World News

The Russia-Ukraine war: what we know on the 41st day of the Russian invasion Ukraine

  • US President Joe Biden has called Russian President Vladimir Putin a “war criminal” and said he would call for a war crimes trial as global outrage over allegations of civilian killings of Russian soldiers in the Ukrainian city of Bucha continues to grow. “We need to gather information. We must continue to provide Ukraine with the weapons it needs to continue fighting, and we must get all the details. [to] to have a war crimes trial. “This man is brutal and what is happening in Bucha is scandalous,” he said on Monday.

  • European Commission President Ursula von der Leyen said the EU was ready to send investigative teams to Ukraine to document alleged Russian war crimes and crimes against humanity. She said she had spoken to Ukrainian President Vladimir Zelensky about the “horrific killings” that were uncovered over the weekend.

  • Zelensky visited Bucha, about 45km northwest of Kyiv, dressed in armor and surrounded by the military on Monday. He spoke of death and destruction in the recently liberated towns of Stoyanka, Irpen and Bucha. “Cities have simply been destroyed,” he said, adding that authorities had launched an investigation into possible war crimes. Zelenski said there was information suggesting that more than 300 people had been killed and tortured in Bucha alone.

  • The Ukrainian president addressed Western leaders, criticizing what he described as delayed action against Russia. “Did hundreds of our people really have to die in agony so that some European leaders could finally understand that the Russian state deserves the heaviest pressure?” he asked. Referring to military aid, he said: “If we had already got what we needed … we could have saved thousands of people.”

  • Zelensky will address the UN Security Council on Tuesday, saying it was in Kyiv’s interest to have an open investigation into the killings of civilians in Ukraine.

  • Ukraine’s Foreign Minister Dmytro Kuleba said the evidence of civilian killings in Bucha was just the tip of the iceberg. Speaking at a joint news conference with UK Foreign Minister Liz Truss, he said “the horrors of Bucha, Mariupol and elsewhere” require “serious sanctions on the G7 and the EU”.

  • The bodies of five civilians, including the mayor, were found tied up in the village of Motizhyn, 45km west of Kyiv, Ukrainian authorities said. Mayor Olga Sukhenko, her husband and son were abducted by Russian troops on March 24, police said. “They tortured and killed the whole family at the head of the village,” said Anton Herashchenko, an adviser to Ukraine’s interior ministry.

  • Ukraine’s chief prosecutor, Irina Venediktov, said the town of Borodyanka would be hardest hit by Russia’s invasion of the Kyiv region. Speaking on national television, Venediktov said the death toll in Borodyanka, about 23km west of Bucha, would be higher than anywhere else, but did not provide further details.

  • Zelensky said the country was preparing for “even more brutal activity” by Russian forces in eastern and southern Ukraine. “We know what they will do in Donbass,” he said. Ukrainian Defense Ministry spokesman Alexander Motuzyanik said Russia was attacking the cities of Rubezhnoye and Popasna in the eastern Luhansk region, while preparing an attack on the city of Severodonetsk and working to capture Mariupol.
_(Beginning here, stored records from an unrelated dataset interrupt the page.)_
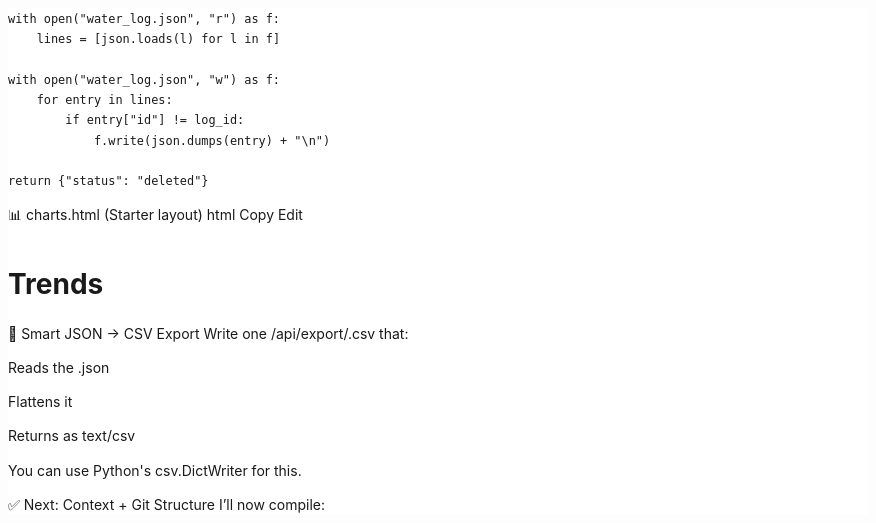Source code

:     with open("water_log.json", "r") as f:
        lines = [json.loads(l) for l in f]

    with open("water_log.json", "w") as f:
        for entry in lines:
            if entry["id"] != log_id:
                f.write(json.dumps(entry) + "\n")

    return {"status": "deleted"}
📊 charts.html (Starter layout)
html
Copy
Edit
<!DOCTYPE html>
<html>
<head><script src="https://cdn.jsdelivr.net/npm/chart.js"></script></head>
<body>
  <h1>Trends</h1>
  <canvas id="phChart" width="400" height="200"></canvas>

  <script>
    fetch('/logs/water.json')
      .then(r => r.json())
      .then(data => {
        const labels = data.map(d => d.timestamp);
        const ph = data.map(d => parseFloat(d.ph));

        new Chart(document.getElementById("phChart"), {
          type: 'line',
          data: {
            labels,
            datasets: [{
              label: 'pH Over Time',
              data: ph,
              borderWidth: 2
            }]
          }
        });
      });
  </script>
</body>
</html>
📁 Smart JSON → CSV Export
Write one /api/export/<type>.csv that:

Reads the .json

Flattens it

Returns as text/csv

You can use Python's csv.DictWriter for this.

✅ Next: Context + Git Structure
I’ll now compile:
  • US National Security Adviser Jake Sullivan seems to confirm the allegations, saying that “Russia is repositioning its forces to focus its offensive operations in eastern and parts of southern Ukraine” and that this new phase of the Russian invasion “can be measured in months or months.” more “.

  • The Red Cross says a team sent to help evacuate civilians from Mariupol has been detained by police in Russian-controlled territory. The team was stopped on Monday as it made humanitarian efforts to help run a corridor for the safe passage of civilians and “stayed in the town of Mangush, 20km west of Mariupol,” ICRC spokeswoman Caitlin Kelly told AFP.

  • Russia has backed a new, self-proclaimed mayor of Mariupol who is cooperating with Russian forces, Reuters reported.

  • Washington is working on more economic sanctions against Russia, which will be announced this week, Sullivan said, adding that there are “options that are related” to the country’s lucrative energy industry.

  • UK Foreign Secretary Liz Truss said she would work with allies to ban Russian ships from Western ports, crack down on Russian banks and agree on a “clear timetable for eliminating our imports of Russian oil and gas.” and coal. “

  • The United States will demand the removal of Russia from the UN Human Rights Council. During a visit to Romania, Linda Thomas-Greenfield, the US ambassador to the United Nations, called on the international organization to stop Russia.

  • The head of the office of Ukrainian President Andriy Ermak said that “a very big historical mistake” was made when “specific allies and specific leaders started a game with Russia” 14 years ago at the NATO summit in Bucharest, according to comments published on site of the Presidential Office of Ukraine.